BEIJING (Alliance News) - Japanese mobile carrier SoftBank Group Corp said late Tuesday that it will sell at least USD7.9 billion of its shares in Chinese e-commerce giant Alibaba Group Holding Ltd in order to boost its liquidity and raise funds to reduce debt.
SoftBank, owner of telecom company Sprint Corp, said that the Alibaba stake sale will increase its liquidity cushion as well as enable flexible and prudent financial management.
SoftBank said it will issue USD5 billion in mandatory exchangeable trust securities convertible into American depositary shares of Alibaba, in a private placement to institutional buyers.
The company also intends to sell USD2 billion of Alibaba shares back to Alibaba, USD400 million in shares to the Alibaba Partnership, and USD500 million of shares to a major unidentified sovereign wealth fund.
The sale of Alibaba shares would be the first by SoftBank since it started to invest in Alibaba in 2000. SoftBank said it continues to be committed to its partnership with Alibaba, and the transactions are driven purely by its capital structure and de-leveraging objectives.

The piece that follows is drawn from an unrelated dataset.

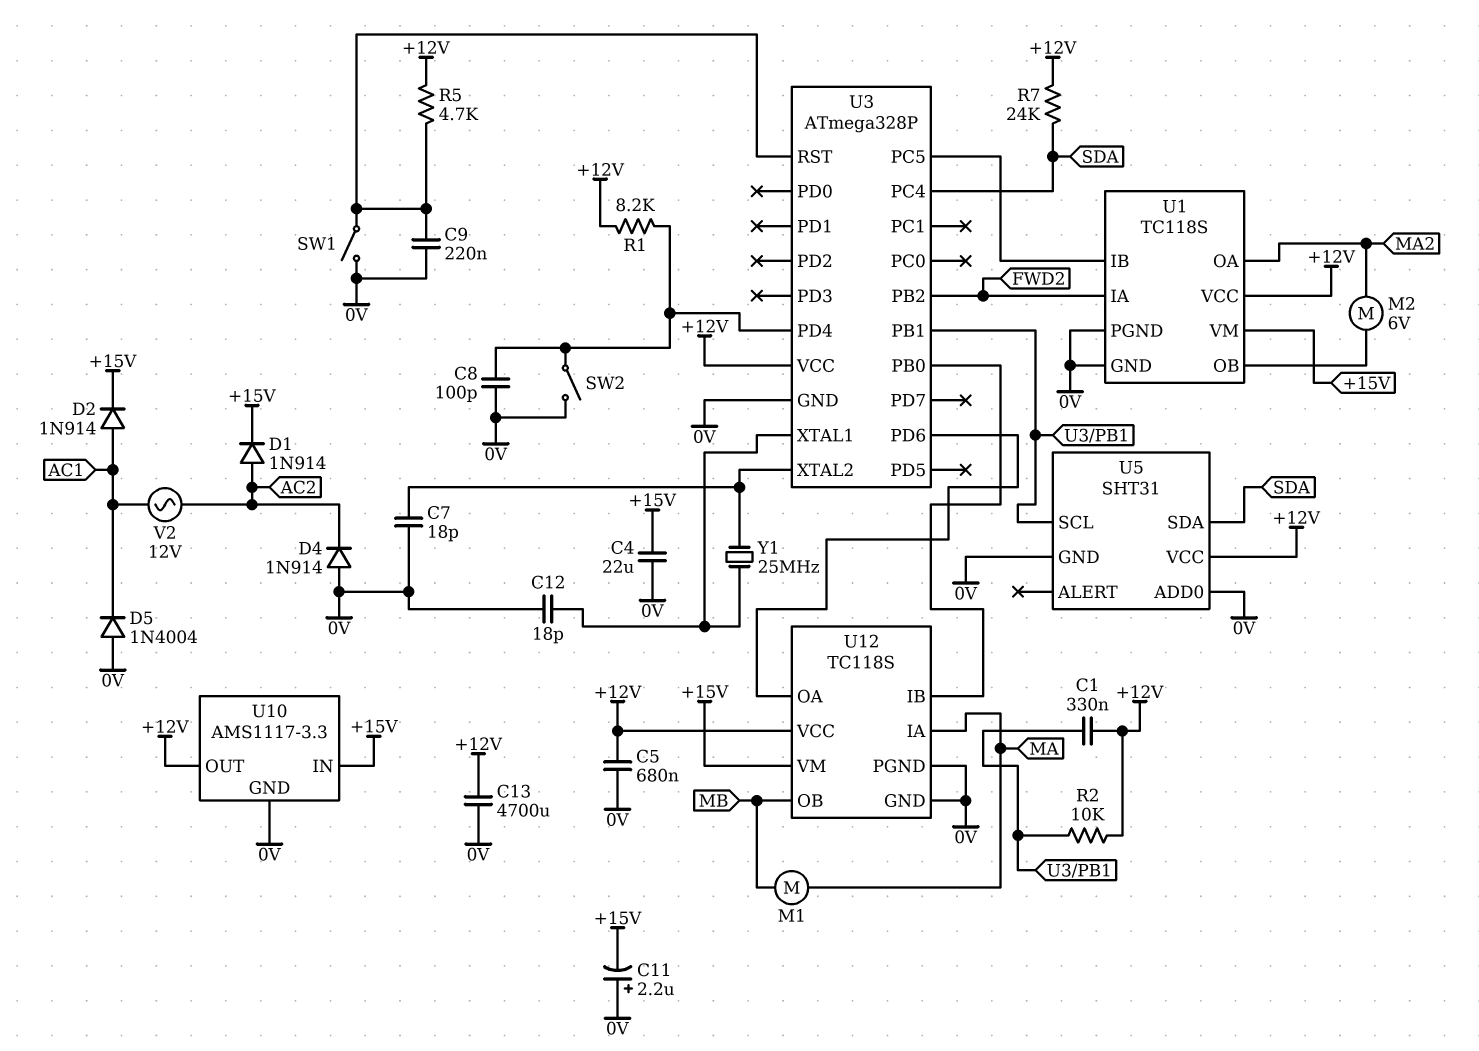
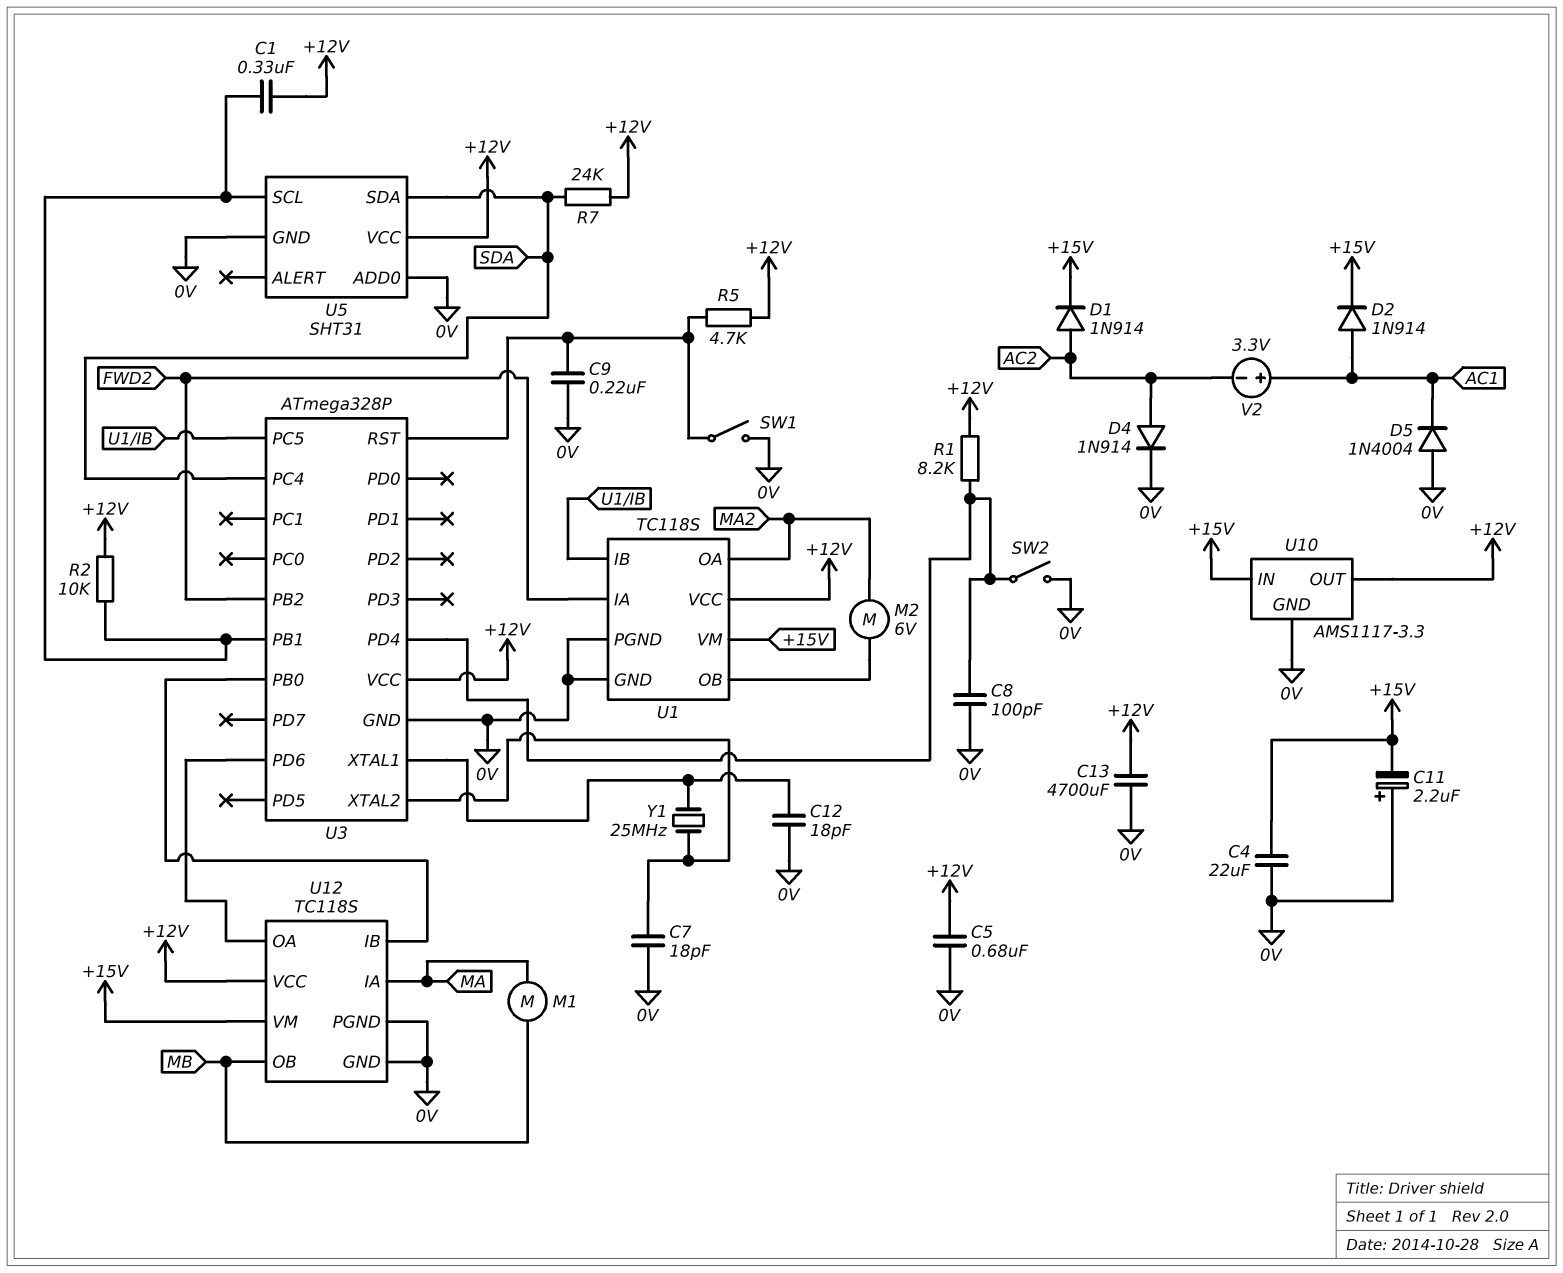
D4: diode 1N914 (A 0V, K AC2) -> diode 1N914 (A AC2, K 0V)
V2: AC 12V (AC1, AC2) -> 3.3V (plus AC1, minus AC2)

Following the share sale, SoftBank's stake in Alibaba will be reduced to about 28% from 32.2% in end March 2016. However, SoftBank will remain Alibaba's largest stockholder and close strategic partner following the stake sale.
SoftBank's Chairman & CEO Masayoshi Son will remain a board director of Alibaba, and Alibaba's Executive Chairman Jack Ma will remain a board director of SoftBank.
In connection with the stake sale, SoftBank said it will also enter into a lockup agreement with Alibaba under which it has agreed not to transfer any Alibaba shares held by it for a period of six months, subject to certain exceptions.